7. Care, Motivate & Engage
Through all this, you must show you care about your people, you might feel it, but you also must show it. Walk the corridors, ask people how they are feeling, keep in touch and find out how it’s affecting them. Know who has vulnerable families and find out how they are coping. Do what you can to help out. People will take inspiration from you and how you are viewing the situation, how you are acting, what you are saying. You need to create a mentality of ‘we are all in this together’, you need to recreate ‘The Dunkirk spirit’. Your employees are extraordinary people and if they see you and the leadership team throwing everything at getting through this, then they will want to do the same.
8. A Change Management Understanding & Approach
John Kotter’s 8 step change management process is very useful now.
i. Establish a sense of urgency. It is not so much that people don’t have this, it is more about getting everyone on the same page. People need to understand what exactly the company pressures are and how they can help. Don’t hold back.
ii. Create a guiding coalition. This is not only your Senior Leadership Team, but also your Coronavirus Action Group. Get people from different parts of your business to be on this group and then they will engage others in their parts of the business, not only with the right information, but also in the urgency and emotional buy-in.
iii. Develop a change vision. You have to show people you completely believe you’ll lead the business through this and what the business will look like when you emerge at the other side. Your long-term vision might be put back in timescale, by months or years, or it might be affected materially, however you will still have a long-term vision for the business, that shows people how much you believe in the future.
iv. Communicate for buy-in. See i. Above
v. Empower broad-based action. Your Departmental, Divisional and Team heads need to feel inspired and motivated by you and the top team to engage their people to deliver even more than before.
vi.
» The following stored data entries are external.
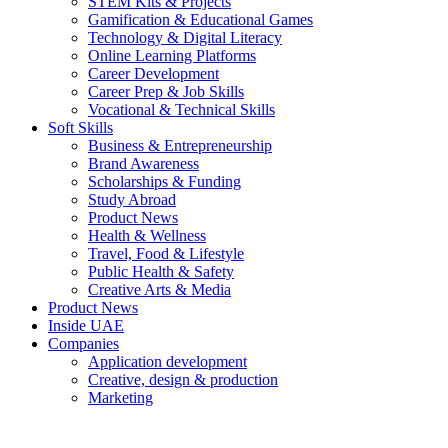
STEM Kits & Projects
Gamification & Educational Games
Technology & Digital Literacy
Online Learning Platforms
Career Development
Career Prep & Job Skills
Vocational & Technical Skills
Soft Skills
Business & Entrepreneurship
Brand Awareness
Scholarships & Funding
Study Abroad
Product News
Health & Wellness
Travel, Food & Lifestyle
Public Health & Safety
Creative Arts & Media
Product News
Inside UAE
Companies
Application development
Creative, design & production
Marketing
Generate short-term wins. As you start to see green shoots and as customers start buying your goods and services again, communicate, communicate, communicate! You have to show people when you are starting to come out the other side.
vii. Never let up. One of Kotter’s mantras is that we have a tendency to celebrate success too quickly. Beware, that whilst you must talk about quick wins, don’t let people feel they can take their foot off the pedal too early.
viii. Finally, incorporate changes into the culture. When the dust is settling, what’s the new plan, what does business as usual now look like? This will require a whole new communication effort from you and the top team.
What creative ideas have you had to take advantage of the situation? For example, there is a Gin distillery in Scotland now using their ethanol to make hand gel! What new things could you be doing in your business now for your customers or to get new customers?
10. A Cool Head
Somehow, through all the noise, you are the one who needs to keep a cool head. You must show that you are in control, that it can all be achieved, that nothing is impossible. Look after yourself and your team, build in down time, relax when you can, or you’ll be no use to anyone!